*Written task*: Retype the records word for word, from the line containing "Leia os perfis" down to the line containing "11 DICEMBRE 2017", both included. Leave the pictures out of your answer.

*Information provided*:
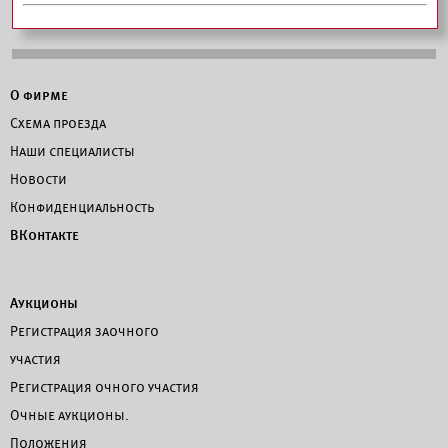
О фирме
Схема проезда
Наши специалисты
Новости
Конфиденциальность
ВКонтакте
Аукционы
Регистрация заочного
участия
Регистрация очного участия
Очные аукционы.
Положения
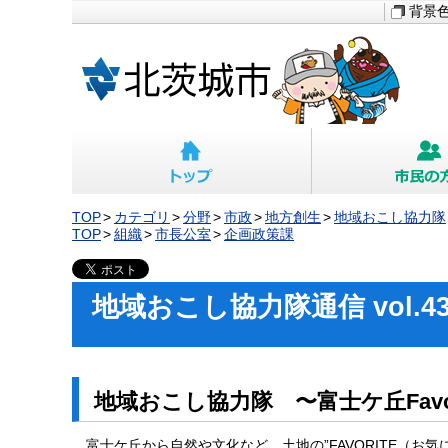
背景
TOP
カテゴリ
分野
市政
地方創生
地域おこし協力隊
TOP
組織
市長公室
企画政策課
地域おこし協力隊通信 vol
地域おこし協力隊 〜富士ケ丘Fav
富士ケ丘から自然や文化など、土地の”FAVORITE（お気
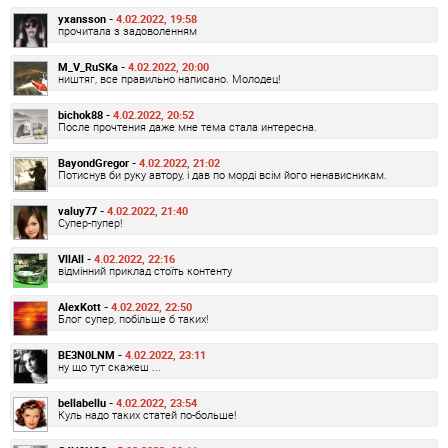
yxansson -
4.02.2022, 19:58
прочитала з задоволенням
M_V_RuSKa -
4.02.2022, 20:00
ништяг, все правильно написано. Молодец!
bichok88 -
4.02.2022, 20:52
После прочтения даже мне тема стала интересна.
BayondGregor -
4.02.2022, 21:02
Потиснув би руку автору, і дав по морді всім його ненависникам.
valuy77 -
4.02.2022, 21:40
Супер-пупер!
VllAll -
4.02.2022, 22:16
відмінний приклад стоїть контенту
AlexKott -
4.02.2022, 22:50
Блог супер, побільше б таких!
BE3N0LNM -
4.02.2022, 23:11
ну що тут скажеш ...
bellabellu -
4.02.2022, 23:54
Куль надо таких статей по-больше!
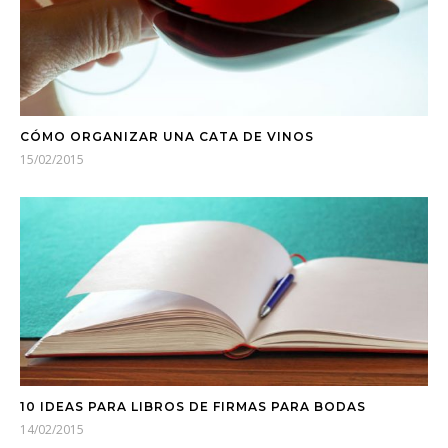
CÓMO ORGANIZAR UNA CATA DE VINOS
15/02/2015
10 IDEAS PARA LIBROS DE FIRMAS PARA BODAS
14/02/2015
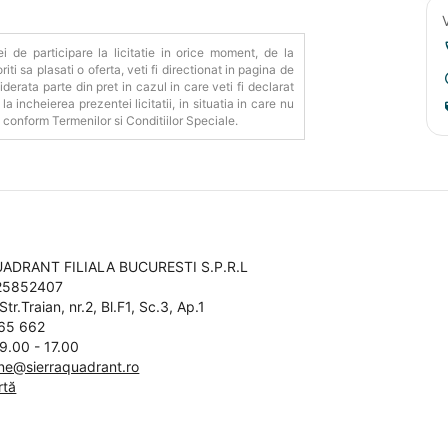
ei de participare la licitatie in orice moment, de la
riti sa plasati o oferta, veti fi directionat in pagina de
derata parte din pret in cazul in care veti fi declarat
a incheierea prezentei licitatii, in situatia in care nu
conform Termenilor si Conditiilor Speciale.
t
UADRANT FILIALA BUCURESTI S.P.R.L
O25852407
Str.Traian, nr.2, Bl.F1, Sc.3, Ap.1
65 662
 9.00 - 17.00
nline@sierraquadrant.ro
rtă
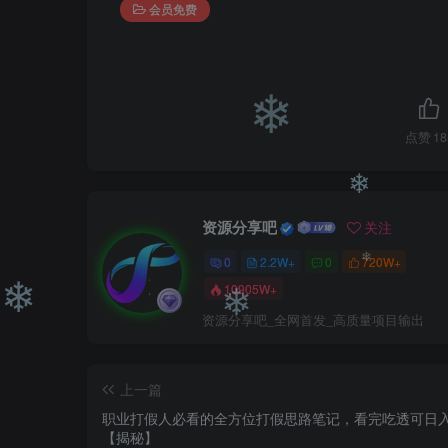
❄
❄
会员免费
点赞
18
❄
资源分享吧
关注
0
2.2W+
0
720W+
❄
10905W+
资源分享吧_全网首发_高质量项目输出
❄
❄
❄
上一篇
职业打假人必看的全方位打假思路笔记，看完吃透可日
【揭秘】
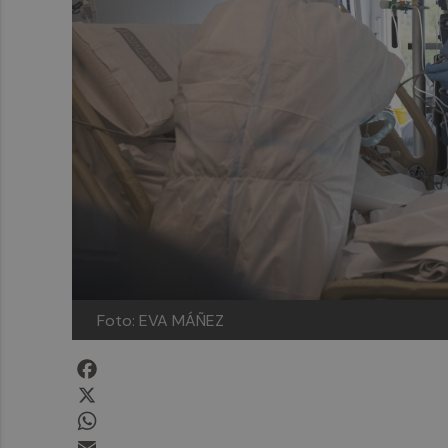
Foto: EVA MÁÑEZ
Facebook
X
WhatsApp
Email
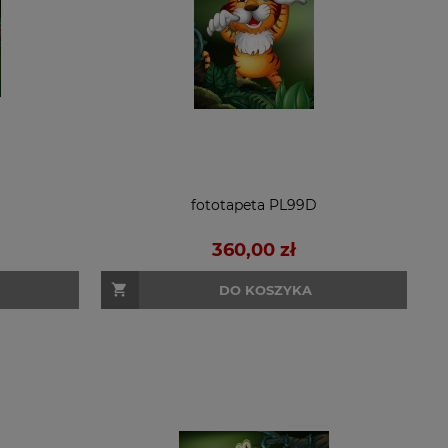
fototapeta PL99D
360,00 zł
DO KOSZYKA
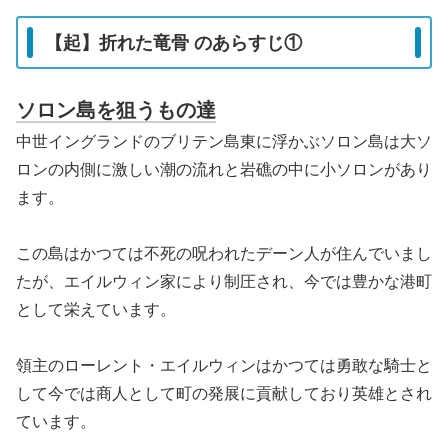
【起】折れた竜骨 のあらすじ①
ソロン島を狙うもの達
中世イングランドのブリテン島東に浮かぶソロン島は大ソ
ロンの内側に激しい潮の流れと岩礁の中に小ソロンがあり
ます。
この島はかつては不死の呪われたデーン人が住んでいまし
たが、エイルウィン家により制圧され、今では豊かな港町
として栄えています。
領主のローレント・エイルウィンはかつては勇敢な騎士と
して今では商人として町の発展に貢献しており英雄とされ
ています。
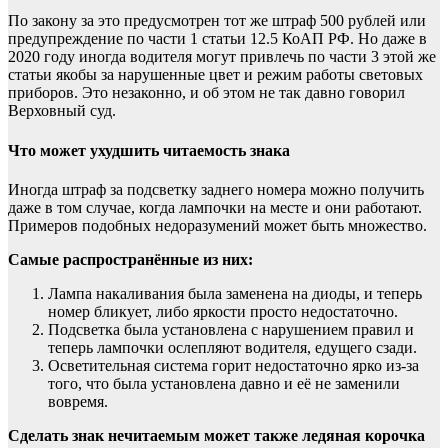
По закону за это предусмотрен тот же штраф 500 рублей или
предупреждение по части 1 статьи 12.5 КоАП РФ. Но даже в
2020 году иногда водителя могут привлечь по части 3 этой же
статьи якобы за нарушенные цвет и режим работы световых
приборов. Это незаконно, и об этом
не так давно говорил
Верховный суд
.
Что может ухудшить читаемость знака
Иногда штраф за подсветку заднего номера можно получить
даже в том случае, когда лампочки на месте и они работают.
Примеров подобных недоразумений может быть множество.
Самые распространённые из них:
Лампа накаливания была заменена на диоды, и теперь
номер бликует, либо яркости просто недостаточно.
Подсветка была
установлена с нарушением правил
и
теперь лампочки ослепляют водителя, едущего сзади.
Осветительная система горит недостаточно ярко из-за
того, что была установлена давно и её не заменили
вовремя.
Сделать знак нечитаемым может также ледяная корочка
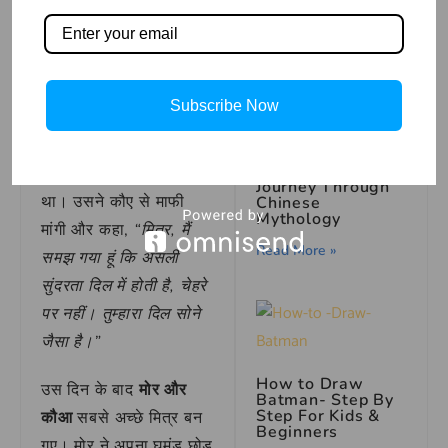
आंधी के बाद कौआ रोज़ मोर
Read More »
के लिए खाना लाता था। जब
मोर के पंख सूख गए तो कौए
ने उसे उड़ना भी सिखाया।
Subscribe Now
धीरे-धीरे मोर को एहसास
The Eight
Immortals: A
हुआ कि वह कितना गलत
Journey Through
था। उसने कौए से माफी
Chinese
Mythology
मांगी और कहा,
“मित्र, मैं
Read More »
समझ गया हूं कि असली
सुंदरता दिल में होती है, चेहरे
पर नहीं। तुम्हारा दिल सोने
जैसा है।”
How to Draw
उस दिन के बाद
मोर और
Batman- Step By
Step For Kids &
कौआ
सबसे अच्छे मित्र बन
Beginners
गए। मोर ने अपना घमंड छोड़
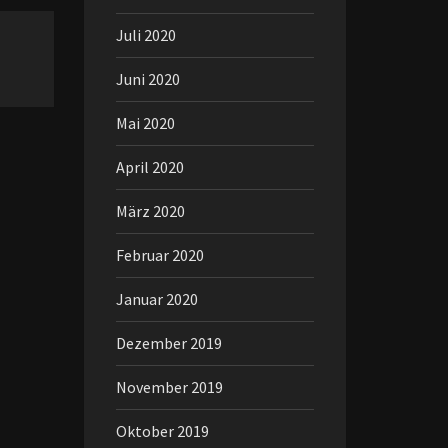
Juli 2020
Juni 2020
Mai 2020
April 2020
März 2020
Februar 2020
Januar 2020
Dezember 2019
November 2019
Oktober 2019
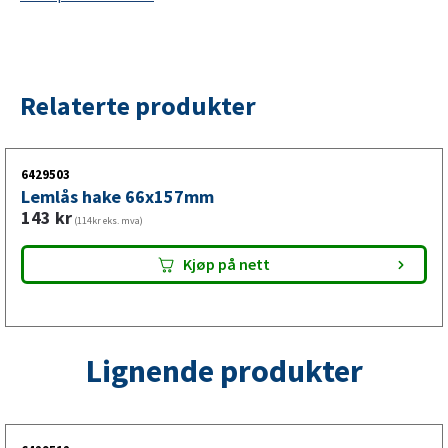
til
6429503
antall
Relaterte produkter
6429503
Lemlås hake 66x157mm
143
kr
(114kr eks. mva)
Kjøp på nett
Lignende produkter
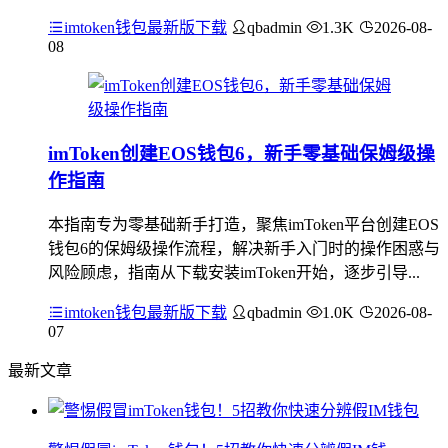
imtoken钱包最新版下载
qbadmin
1.3K
2026-08-
08
imToken创建EOS钱包6，新手零基础保姆级操
作指南
本指南专为零基础新手打造，聚焦imToken平台创建EOS
钱包6的保姆级操作流程，解决新手入门时的操作困惑与
风险顾虑，指南从下载安装imToken开始，逐步引导...
imtoken钱包最新版下载
qbadmin
1.0K
2026-08-
07
最新文章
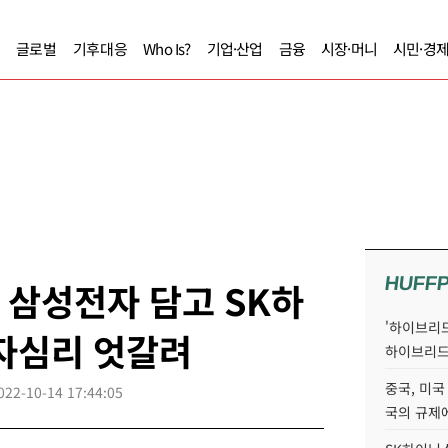
글로벌
기후대응
Who Is?
기업·산업
금융
시장·머니
시민·경
HUFF
관 삼성전자 담고 SK하
'하이브리드
자심리 엇갈려
하이브리드
중국, 미국
022-10-14 17:44:05
국의 규제에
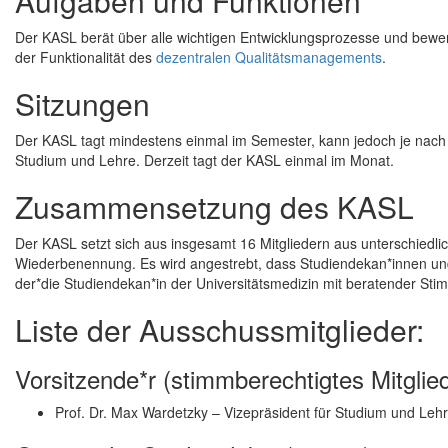
Aufgaben und Funktionen
Der KASL berät über alle wichtigen Entwicklungsprozesse und bewe
der Funktionalität des
dezentralen Qualitätsmanagements
.
Sitzungen
Der KASL tagt mindestens einmal im Semester, kann jedoch je nach 
Studium und Lehre. Derzeit tagt der KASL einmal im Monat.
Zusammensetzung des KASL
Der KASL setzt sich aus insgesamt 16 Mitgliedern aus unterschiedlic
Wiederbenennung. Es wird angestrebt, dass Studiendekan*innen und 
der*die Studiendekan*in der Universitätsmedizin mit beratender Stim
Liste der Ausschussmitglieder:
Vorsitzende*r (stimmberechtigtes Mitglie
Prof. Dr. Max Wardetzky – Vizepräsident für Studium und Leh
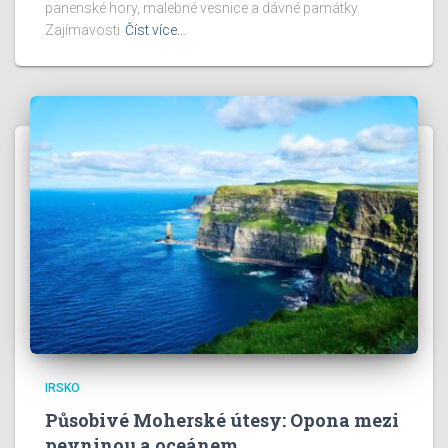
panenské hory, malebné vesnice a dávné památky.
Zajímavosti
Číst více…
IRSKO
Působivé Moherské útesy: Opona mezi
pevninou a oceánem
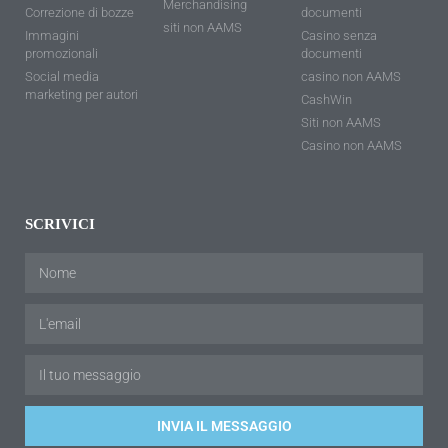
Merchandising
Correzione di bozze
documenti
siti non AAMS
Immagini
Casino senza
promozionali
documenti
Social media
casino non AAMS
marketing per autori
CashWin
Siti non AAMS
Casino non AAMS
SCRIVICI
INVIA IL MESSAGGIO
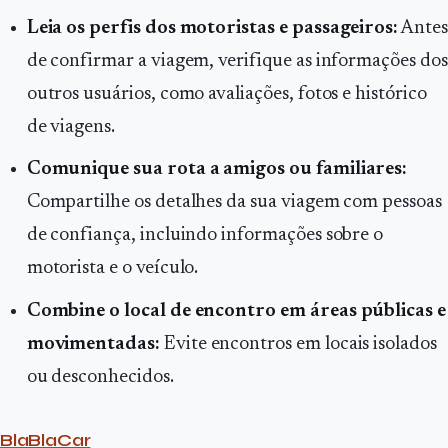
Leia os perfis dos motoristas e passageiros:
Antes
de confirmar a viagem, verifique as informações dos
outros usuários, como avaliações, fotos e histórico
de viagens.
Comunique sua rota a amigos ou familiares:
Compartilhe os detalhes da sua viagem com pessoas
de confiança, incluindo informações sobre o
motorista e o veículo.
Combine o local de encontro em áreas públicas e
movimentadas:
Evite encontros em locais isolados
ou desconhecidos.
BlaBlaCar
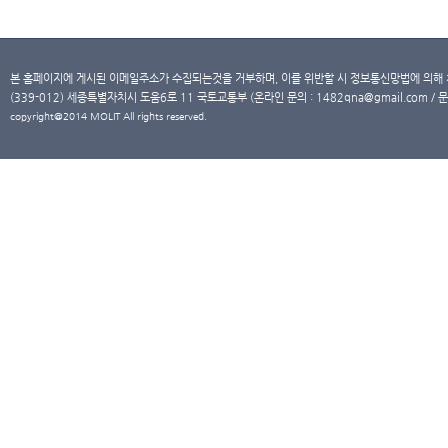
본 홈페이지에 게시된 이메일주소가 수집되는것을 거부하며, 이를 위반할 시 정보통신망법에 의해
(339-012) 세종특별자치시 도움6로 11 국토교통부 (온라인 문의 : 1482qna@gmail.com / 문
copyright@2014 MOLIT All rights reserved.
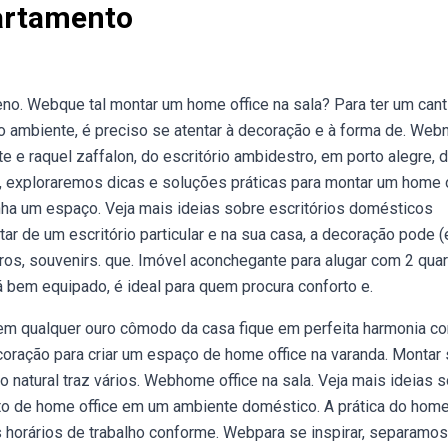
artamento
o. Webque tal montar um home office na sala? Para ter um cant
o ambiente, é preciso se atentar à decoração e à forma de. Web
e e raquel zaffalon, do escritório ambidestro, em porto alegre, 
, exploraremos dicas e soluções práticas para montar um home o
ha um espaço. Veja mais ideias sobre escritórios domésticos
tar de um escritório particular e na sua casa, a decoração pode (
os, souvenirs. que. Imóvel aconchegante para alugar com 2 quar
tá bem equipado, é ideal para quem procura conforto e.
 em qualquer ouro cômodo da casa fique em perfeita harmonia c
oração para criar um espaço de home office na varanda. Montar
natural traz vários. Webhome office na sala. Veja mais ideias 
ito de home office em um ambiente doméstico. A prática do hom
s horários de trabalho conforme. Webpara se inspirar, separamo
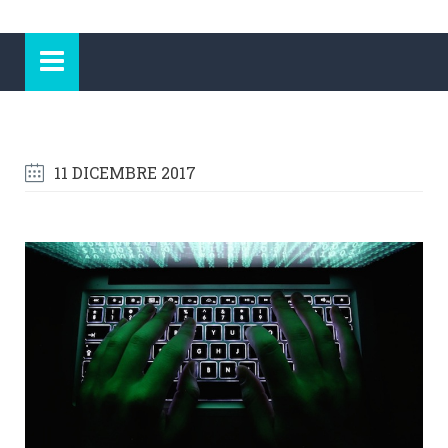
11 DICEMBRE 2017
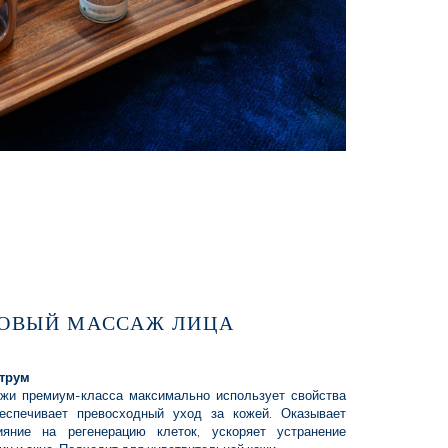
ОВЫЙ МАССАЖ ЛИЦА
трум
ожи премиум-класса максимально использует свойства
еспечивает превосходный уход за кожей. Оказывает
ияние на регенерацию клеток, ускоряет устранение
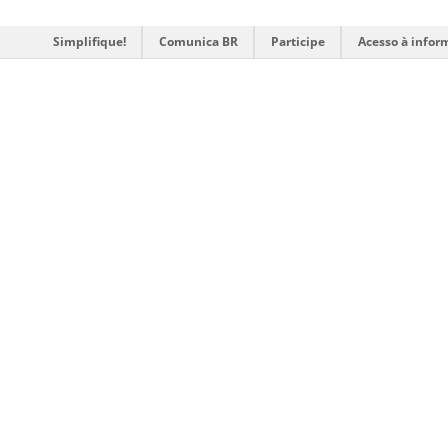
Simplifique!
Comunica BR
Participe
Acesso à infor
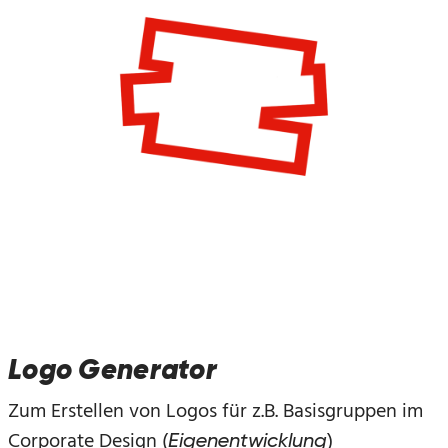
Logo Generator
Zum Erstellen von Logos für z.B. Basisgruppen im
Corporate Design (
)
Eigenentwicklung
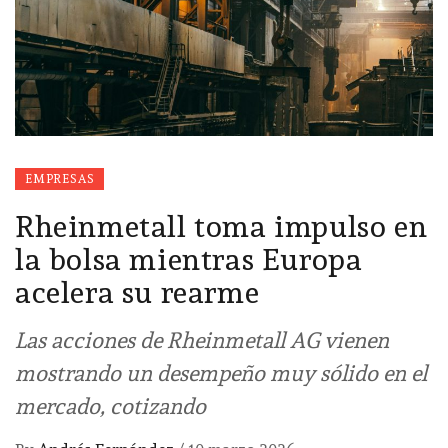
EMPRESAS
Rheinmetall toma impulso en
la bolsa mientras Europa
acelera su rearme
Las acciones de Rheinmetall AG vienen
mostrando un desempeño muy sólido en el
mercado, cotizando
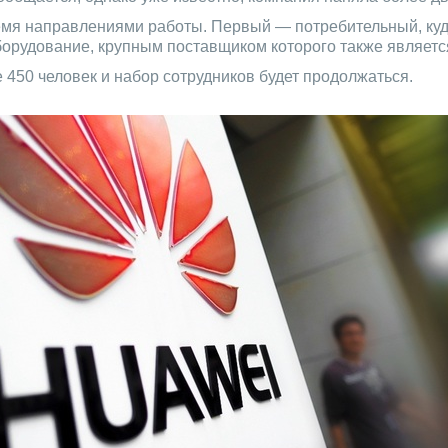
ремя направлениями работы. Первый — потребительный, куд
оборудование, крупным поставщиком которого также являетс
 450 человек и набор сотрудников будет продолжаться.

*Your solution*:
Leia os perfis dos motoristas e passageiros:
Antes
de confirmar a viagem, verifique as informações dos
outros usuários, como avaliações, fotos e histórico
de viagens.
Comunique sua rota a amigos ou familiares:
Compartilhe os detalhes da sua viagem com pessoas
de confiança, incluindo informações sobre o
motorista e o veículo.
Combine o local de encontro em áreas públicas e
movimentadas:
Evite encontros em locais isolados
ou desconhecidos.
BlaBlaCar
본 홈페이지에 게시된 이메일주소가 수집되는것을 거부하며, 이를 위반할 시 정보통신망법에 의해
(339-012) 세종특별자치시 도움6로 11 국토교통부 (온라인 문의 : 1482qna@gmail.com / 문
copyright@2014 MOLIT All rights reserved.
artamento
o. Webque tal montar um home office na sala? Para ter um cant
o ambiente, é preciso se atentar à decoração e à forma de. Web
e e raquel zaffalon, do escritório ambidestro, em porto alegre, 
, exploraremos dicas e soluções práticas para montar um home o
ha um espaço. Veja mais ideias sobre escritórios domésticos
tar de um escritório particular e na sua casa, a decoração pode (
os, souvenirs. que. Imóvel aconchegante para alugar com 2 quar
tá bem equipado, é ideal para quem procura conforto e.
 em qualquer ouro cômodo da casa fique em perfeita harmonia c
oração para criar um espaço de home office na varanda. Montar
natural traz vários. Webhome office na sala. Veja mais ideias 
ito de home office em um ambiente doméstico. A prática do hom
s horários de trabalho conforme. Webpara se inspirar, separamo
11 DICEMBRE 2017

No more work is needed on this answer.